What the task requires ::
Answer these from the passage on Betaproteobacterial communities:
(a) Roots from which location had a lower number of bands than other locations?
(b) One of the DGGE bands was found in what share of the total samples?
(c) In the Fig 3 plot, what color and shape mark stem samples?

Reading text ::
————

Plant tissues and interaction with plant maturity influenced Betaproteobacterial communities (p ≤0.005) (Table 1). Leaves and stems grouped together, whereas, roots were more diverse (Fig 3A). Leaves from mature plant were distinct from leaves from immature plant (Fig 3B). There was an interaction between plant tissue and location where Betaproteobacterial communities in West Coast leaves were different compared to Island Hills Station leaves (p = 0.033). The interaction between plant tissue and location also influenced Betaproteobacterial richness where roots from the West Coast had a lower number of bands compared to other locations (p = 0.044) (Table 2). One of the DGGE bands was found in ≥90% of the total samples.

Fig 3

Nonmetric multidimensional scaling (MDS) plot showing Betaproteobacterial communities from (a) different plant tissue and (b) different plant maturities on leaf tissue of Leaf: green triangle; Stem: blue square; Root: red round; Mature plant: brown square; Immature plant: orange round.

————

Data to examine ::
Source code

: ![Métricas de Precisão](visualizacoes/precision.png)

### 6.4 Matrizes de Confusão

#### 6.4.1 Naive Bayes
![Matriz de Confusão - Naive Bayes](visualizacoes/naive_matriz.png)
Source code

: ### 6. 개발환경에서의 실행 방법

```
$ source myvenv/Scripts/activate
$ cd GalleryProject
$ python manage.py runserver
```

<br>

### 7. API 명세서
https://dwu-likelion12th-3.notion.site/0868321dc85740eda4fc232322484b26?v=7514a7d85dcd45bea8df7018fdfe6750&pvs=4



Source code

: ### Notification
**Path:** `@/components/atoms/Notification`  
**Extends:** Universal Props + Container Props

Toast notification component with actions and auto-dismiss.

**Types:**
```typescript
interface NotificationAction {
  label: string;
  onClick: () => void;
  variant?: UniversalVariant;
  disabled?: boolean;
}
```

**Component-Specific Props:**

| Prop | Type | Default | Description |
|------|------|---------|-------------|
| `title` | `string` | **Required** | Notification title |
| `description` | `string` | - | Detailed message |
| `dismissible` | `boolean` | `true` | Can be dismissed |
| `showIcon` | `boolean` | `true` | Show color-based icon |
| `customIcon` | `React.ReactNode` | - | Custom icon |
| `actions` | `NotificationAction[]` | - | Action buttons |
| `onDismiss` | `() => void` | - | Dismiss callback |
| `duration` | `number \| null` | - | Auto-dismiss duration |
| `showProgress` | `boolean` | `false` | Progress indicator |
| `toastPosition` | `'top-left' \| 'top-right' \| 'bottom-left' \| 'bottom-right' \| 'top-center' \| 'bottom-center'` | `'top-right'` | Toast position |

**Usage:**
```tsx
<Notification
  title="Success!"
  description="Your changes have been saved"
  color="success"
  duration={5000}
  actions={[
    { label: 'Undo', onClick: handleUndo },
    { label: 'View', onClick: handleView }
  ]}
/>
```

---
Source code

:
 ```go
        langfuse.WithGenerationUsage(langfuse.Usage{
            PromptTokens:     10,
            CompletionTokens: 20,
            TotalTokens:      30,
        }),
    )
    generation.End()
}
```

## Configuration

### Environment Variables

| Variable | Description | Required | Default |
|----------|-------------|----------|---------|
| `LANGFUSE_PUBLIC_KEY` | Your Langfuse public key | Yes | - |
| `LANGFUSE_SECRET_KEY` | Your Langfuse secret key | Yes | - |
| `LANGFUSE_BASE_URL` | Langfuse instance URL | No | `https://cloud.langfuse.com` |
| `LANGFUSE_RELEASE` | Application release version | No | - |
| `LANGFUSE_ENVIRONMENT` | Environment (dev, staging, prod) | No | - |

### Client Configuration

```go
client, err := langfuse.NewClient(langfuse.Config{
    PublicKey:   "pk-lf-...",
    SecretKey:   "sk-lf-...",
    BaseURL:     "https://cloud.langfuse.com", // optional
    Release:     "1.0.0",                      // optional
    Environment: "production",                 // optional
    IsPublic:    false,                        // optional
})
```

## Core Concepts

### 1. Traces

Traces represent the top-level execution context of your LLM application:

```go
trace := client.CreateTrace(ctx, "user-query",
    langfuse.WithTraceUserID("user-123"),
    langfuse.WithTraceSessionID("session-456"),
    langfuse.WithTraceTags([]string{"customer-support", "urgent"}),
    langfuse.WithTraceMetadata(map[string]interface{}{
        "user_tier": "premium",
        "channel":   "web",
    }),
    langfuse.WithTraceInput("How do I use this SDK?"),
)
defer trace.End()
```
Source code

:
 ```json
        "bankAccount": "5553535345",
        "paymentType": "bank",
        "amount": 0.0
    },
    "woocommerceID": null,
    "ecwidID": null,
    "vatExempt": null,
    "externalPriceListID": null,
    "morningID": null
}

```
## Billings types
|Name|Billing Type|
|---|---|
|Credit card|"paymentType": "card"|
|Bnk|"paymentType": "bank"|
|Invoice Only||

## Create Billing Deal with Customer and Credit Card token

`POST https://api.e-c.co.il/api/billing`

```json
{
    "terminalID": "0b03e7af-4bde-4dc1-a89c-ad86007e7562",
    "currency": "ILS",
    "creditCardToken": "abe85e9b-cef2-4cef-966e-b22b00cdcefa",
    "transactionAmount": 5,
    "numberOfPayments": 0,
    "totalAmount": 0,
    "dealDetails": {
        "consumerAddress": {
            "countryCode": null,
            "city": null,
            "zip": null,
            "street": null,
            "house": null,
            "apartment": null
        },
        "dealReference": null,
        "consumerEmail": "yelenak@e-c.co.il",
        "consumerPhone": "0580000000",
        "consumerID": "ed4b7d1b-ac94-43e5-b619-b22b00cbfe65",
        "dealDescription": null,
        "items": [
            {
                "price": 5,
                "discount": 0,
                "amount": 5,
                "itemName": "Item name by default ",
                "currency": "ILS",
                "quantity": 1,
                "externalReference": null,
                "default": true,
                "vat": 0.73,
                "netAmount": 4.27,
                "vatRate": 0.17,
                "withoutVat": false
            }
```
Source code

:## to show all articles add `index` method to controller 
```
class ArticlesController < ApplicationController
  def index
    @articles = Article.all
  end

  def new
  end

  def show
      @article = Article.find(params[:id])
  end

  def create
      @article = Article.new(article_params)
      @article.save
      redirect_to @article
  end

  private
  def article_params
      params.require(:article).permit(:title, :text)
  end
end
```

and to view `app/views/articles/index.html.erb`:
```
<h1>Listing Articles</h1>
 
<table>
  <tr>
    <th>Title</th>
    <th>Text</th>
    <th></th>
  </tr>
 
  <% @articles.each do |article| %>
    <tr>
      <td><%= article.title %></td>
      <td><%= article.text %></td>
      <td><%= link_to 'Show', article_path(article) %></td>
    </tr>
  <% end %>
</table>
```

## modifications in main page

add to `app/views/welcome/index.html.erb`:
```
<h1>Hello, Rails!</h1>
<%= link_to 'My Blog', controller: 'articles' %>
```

————

Task solution ::
(a) The West Coast (p = 0.044).
(b) ≥90% of the total samples.
(c) A blue square.